Le retour aux aides couplées à 300 €/t pour le blé dur ? C’est ce qu’attendent aujourd’hui les professionnels de cette filière. « Les bénéficiaires des aides couplées doivent être mieux ciblées, a ainsi affirmé Philippe Heusèle, secrétaire général de l’Association générale des producteurs de blé et autres céréales (AGPB), lors de la journée filière blé dur co-organisée par Arvalis, Intercéréales et l’AGPB, le 6 février 2025 à Aix-en-Provence (Bouches-du-Rhône). Elles sont pleinement justifiées pour le blé dur qui se trouve aujourd’hui en danger. »

De « nombreux » freins
Car le blé dur est effectivement en danger. En 15 ans, les surfaces de cette céréale, servant principalement à la production de pâtes alimentaires, ont été divisées par deux en France pour tomber à 240 000 ha en 2024, avec une production de 1,2 million de tonnes.
Et, l’année 2025 s’annonce encore moins bonne avec une prévision à 200 000 ha au niveau national. « C’est le niveau le plus bas depuis ces dix dernières années », a annoncé Benoît Piètrement, président d’Intercéréales. « Les freins liés à la culture de blé dur sont nombreux, poursuit le responsable. Aux difficultés techniques s’ajoutent la forte hausse des coûts de production depuis 2021, la sensibilité aux aléas climatiques, ainsi que les incertitudes commerciales. »
En 2023, le blé dur bénéficiait d’une aide couplée de 54,50 €/ha (elle est de 59,50 €/ha pour 2024). Un montant insuffisant pour être incitatif pour les producteurs selon Édouard Cavalier, président de l’association blé dur développement (ABDD). Et en particulier dans la zone de culture traditionnelle (Paca et Occitanie), où les rendements sont à la peine. Il y a quelques années, cette aide était fixée à 300 €/ha avec obligation d’utilisation de semences certifiées. Le retour à ce dispositif permettrait, selon lui, de retrouver une rentabilité et ainsi « redonner l’envie de produire et relancer la filière », tout en renforçant le financement de la recherche variétale.
Marges « extrêmement variables »
« C’est une filière où les marges sont extrêmement variables d’une campagne à une autre », insiste de son côté Yannick Carel, ingénieur du pôle économie et système de production chez Arvalis. Dans ce contexte, les acteurs de cette filière attendent beaucoup du plan de souveraineté blé dur lancé l’an passé, lors du Salon de l’agriculture, auquel le ministère de l’Agriculture a apporté son soutien. Sur les 43 millions d’euros qui vont être engagés sur cinq ans, les pouvoirs publics se sont engagés à abonder à hauteur de 11 millions d’euros.

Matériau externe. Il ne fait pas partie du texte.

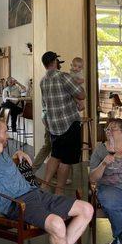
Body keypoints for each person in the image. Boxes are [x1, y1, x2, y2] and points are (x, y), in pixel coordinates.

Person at [0, 118, 93, 244]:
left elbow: (5, 162)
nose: (8, 135)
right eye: (5, 132)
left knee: (87, 209)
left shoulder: (2, 154)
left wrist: (18, 153)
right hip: (17, 204)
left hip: (35, 193)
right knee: (58, 225)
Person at [40, 51, 85, 194]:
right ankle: (59, 192)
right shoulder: (63, 77)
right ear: (54, 62)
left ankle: (45, 185)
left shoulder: (43, 81)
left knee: (55, 155)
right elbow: (81, 94)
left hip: (53, 125)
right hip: (69, 124)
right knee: (65, 161)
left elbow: (45, 104)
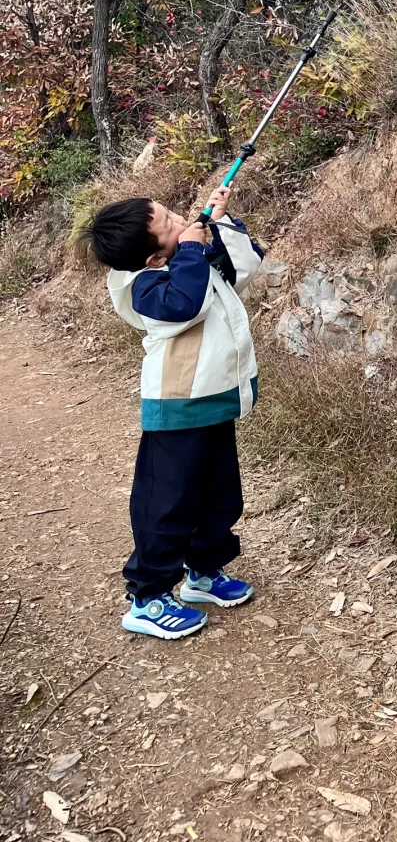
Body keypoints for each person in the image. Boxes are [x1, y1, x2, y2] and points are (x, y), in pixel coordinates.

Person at [82, 185, 263, 640]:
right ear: (153, 260)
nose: (182, 223)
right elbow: (186, 302)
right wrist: (190, 250)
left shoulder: (187, 260)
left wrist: (218, 223)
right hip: (178, 406)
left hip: (216, 398)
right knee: (168, 502)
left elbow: (244, 266)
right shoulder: (144, 287)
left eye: (170, 213)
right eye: (168, 226)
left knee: (220, 492)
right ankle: (147, 596)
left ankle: (203, 571)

Mais là aussi, des inquiétudes planent. L’objectif étant de reconquérir 100 000 ha d’ici aux cinq années à venir. « Nous n’avons à ce jour aucune garantie sur le respect de cet engagement par le gouvernement », s’est agacé Philippe Heusèle.
La filière du blé dur veut se redynamiser (05/06/2024)

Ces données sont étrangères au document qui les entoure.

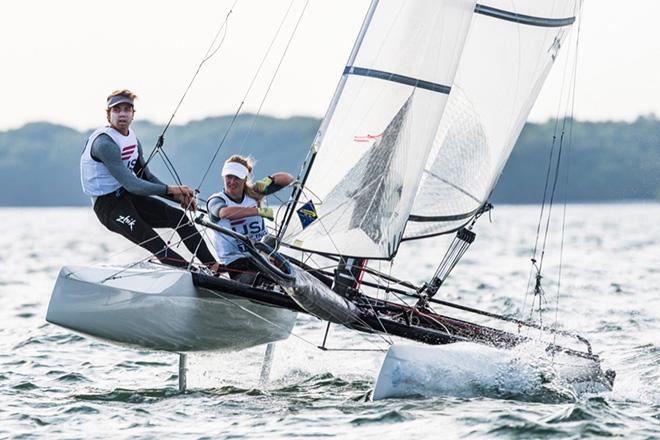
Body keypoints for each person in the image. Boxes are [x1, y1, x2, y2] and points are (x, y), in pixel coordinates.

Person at [80, 89, 219, 270]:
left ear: (133, 114)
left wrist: (177, 197)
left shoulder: (132, 140)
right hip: (108, 206)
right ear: (108, 115)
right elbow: (133, 184)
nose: (122, 114)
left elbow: (147, 177)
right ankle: (192, 275)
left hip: (129, 197)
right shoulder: (104, 144)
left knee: (179, 217)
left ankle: (214, 267)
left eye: (127, 109)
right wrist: (174, 190)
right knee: (155, 243)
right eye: (117, 109)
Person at [206, 155, 293, 283]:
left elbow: (288, 179)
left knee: (298, 271)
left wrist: (268, 180)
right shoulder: (216, 200)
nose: (231, 182)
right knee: (266, 279)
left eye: (237, 178)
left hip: (264, 254)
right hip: (237, 262)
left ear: (244, 179)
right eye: (228, 177)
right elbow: (224, 213)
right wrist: (258, 211)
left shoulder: (253, 194)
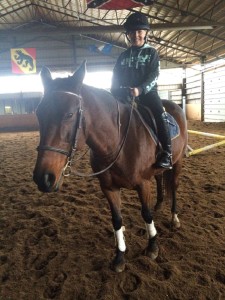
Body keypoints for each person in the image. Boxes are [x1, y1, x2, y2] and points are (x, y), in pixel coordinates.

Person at [111, 12, 172, 170]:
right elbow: (115, 76)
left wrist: (140, 89)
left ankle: (167, 152)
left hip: (147, 94)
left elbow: (154, 76)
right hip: (125, 95)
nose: (136, 35)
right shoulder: (122, 56)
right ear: (128, 34)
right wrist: (115, 91)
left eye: (139, 31)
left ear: (145, 33)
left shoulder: (152, 53)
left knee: (160, 114)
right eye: (132, 32)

Les pâtes, féculent préféré des Français
« Ces soutiens sont indispensables, renchérit Édouard Cavalier. Il faut redonner envie aux agriculteurs de s’investir dans le blé dur. Aujourd’hui, un tiers de la collecte française est utilisé par les transformateurs français. C’est une chance ! Pour maintenir cet approvisionnement, la production tricolore doit être au rendez-vous. C’est aussi une condition sine qua non pour faire tourner les silos. S’il n’y a pas suffisamment de grains, ils fermeront. Cette baisse de la production est d’autant plus dommageable que le marché des pâtes est en pleine forme. »

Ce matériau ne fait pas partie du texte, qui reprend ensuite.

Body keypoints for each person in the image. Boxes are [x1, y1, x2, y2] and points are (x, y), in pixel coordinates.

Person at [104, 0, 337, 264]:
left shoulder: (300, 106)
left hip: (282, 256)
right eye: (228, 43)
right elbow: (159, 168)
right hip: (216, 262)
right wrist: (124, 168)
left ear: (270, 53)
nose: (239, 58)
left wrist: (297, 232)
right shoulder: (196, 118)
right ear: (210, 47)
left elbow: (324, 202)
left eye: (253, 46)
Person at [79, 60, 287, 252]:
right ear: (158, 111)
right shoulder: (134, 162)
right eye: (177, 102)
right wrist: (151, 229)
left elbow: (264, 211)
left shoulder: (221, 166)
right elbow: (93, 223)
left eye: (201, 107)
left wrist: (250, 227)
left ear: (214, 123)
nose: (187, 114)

Comme l’a en effet souligné Valérie Beauchêne, directrice du marketing du groupe Panzani : « Les pâtes sont le féculent préféré de nos compatriotes, 97 % des foyers français en achètent chaque année, et près deux tiers en consomment deux fois par semaine. » Les ventes de pâtes sont en constante progression : +11 % depuis 2019 en grande distribution.